[[ Material shown open ]]

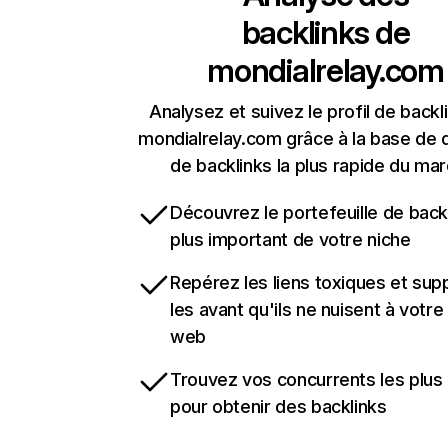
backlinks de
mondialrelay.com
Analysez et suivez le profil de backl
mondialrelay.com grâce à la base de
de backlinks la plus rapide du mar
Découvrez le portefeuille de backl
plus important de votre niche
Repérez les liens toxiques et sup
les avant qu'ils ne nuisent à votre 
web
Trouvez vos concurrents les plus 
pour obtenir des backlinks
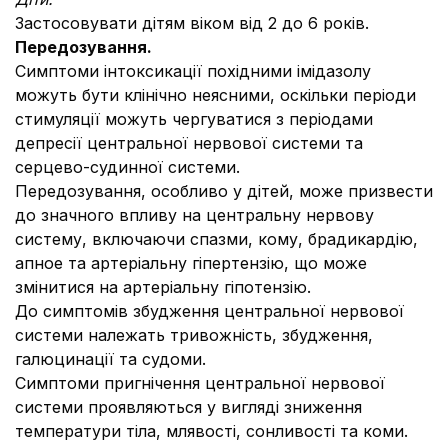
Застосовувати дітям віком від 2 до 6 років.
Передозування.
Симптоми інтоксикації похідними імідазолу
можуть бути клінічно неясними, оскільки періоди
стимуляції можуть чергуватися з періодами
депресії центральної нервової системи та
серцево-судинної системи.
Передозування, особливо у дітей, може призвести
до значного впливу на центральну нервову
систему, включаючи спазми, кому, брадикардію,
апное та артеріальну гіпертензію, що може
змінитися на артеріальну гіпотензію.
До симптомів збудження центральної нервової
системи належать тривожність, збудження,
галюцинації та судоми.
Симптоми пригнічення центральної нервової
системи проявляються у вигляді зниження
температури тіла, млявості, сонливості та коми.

[[ Material shown closed ]]
[[ Material shown open ]]

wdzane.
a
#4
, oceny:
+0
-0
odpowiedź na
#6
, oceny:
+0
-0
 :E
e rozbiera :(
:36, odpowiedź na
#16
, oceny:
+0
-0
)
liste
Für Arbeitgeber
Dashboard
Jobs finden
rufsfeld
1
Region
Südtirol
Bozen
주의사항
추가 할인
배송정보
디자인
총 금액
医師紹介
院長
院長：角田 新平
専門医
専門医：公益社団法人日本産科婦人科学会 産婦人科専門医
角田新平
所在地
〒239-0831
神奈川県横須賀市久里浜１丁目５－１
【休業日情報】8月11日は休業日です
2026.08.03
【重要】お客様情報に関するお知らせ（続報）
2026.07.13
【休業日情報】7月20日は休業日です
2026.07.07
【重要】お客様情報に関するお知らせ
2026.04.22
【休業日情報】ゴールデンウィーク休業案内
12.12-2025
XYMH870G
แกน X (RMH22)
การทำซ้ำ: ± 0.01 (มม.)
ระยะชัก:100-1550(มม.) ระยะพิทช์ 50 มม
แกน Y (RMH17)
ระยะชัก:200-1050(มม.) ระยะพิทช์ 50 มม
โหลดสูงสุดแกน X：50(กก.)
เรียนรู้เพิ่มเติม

[[ Material shown closed ]]
[[ Material shown open ]]

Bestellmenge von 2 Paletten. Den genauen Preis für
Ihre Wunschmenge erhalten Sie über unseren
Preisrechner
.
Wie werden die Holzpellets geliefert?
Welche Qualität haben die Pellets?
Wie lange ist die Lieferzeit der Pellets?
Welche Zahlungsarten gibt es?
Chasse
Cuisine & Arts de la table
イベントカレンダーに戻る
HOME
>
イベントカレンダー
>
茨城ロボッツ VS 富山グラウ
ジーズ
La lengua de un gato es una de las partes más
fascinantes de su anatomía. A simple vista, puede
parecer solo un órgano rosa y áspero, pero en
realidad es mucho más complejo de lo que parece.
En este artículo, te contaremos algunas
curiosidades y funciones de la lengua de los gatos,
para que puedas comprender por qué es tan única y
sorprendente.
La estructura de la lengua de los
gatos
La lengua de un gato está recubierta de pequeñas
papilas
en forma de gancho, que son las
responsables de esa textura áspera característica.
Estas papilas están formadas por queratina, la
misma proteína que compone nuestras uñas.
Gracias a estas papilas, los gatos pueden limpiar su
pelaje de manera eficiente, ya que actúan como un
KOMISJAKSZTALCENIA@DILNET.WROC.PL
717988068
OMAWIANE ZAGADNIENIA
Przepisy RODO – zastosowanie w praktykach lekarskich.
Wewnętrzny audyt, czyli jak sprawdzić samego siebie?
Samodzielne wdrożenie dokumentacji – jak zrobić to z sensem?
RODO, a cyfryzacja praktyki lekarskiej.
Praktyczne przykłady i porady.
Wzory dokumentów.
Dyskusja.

[[ Material shown closed ]]

• [What is being asked]:
Which lines in the rows above contain the string "plus"? Report each of them in full.

• [Answer space]:
de backlinks la plus rapide du mar
plus important de votre niche
Trouvez vos concurrents les plus 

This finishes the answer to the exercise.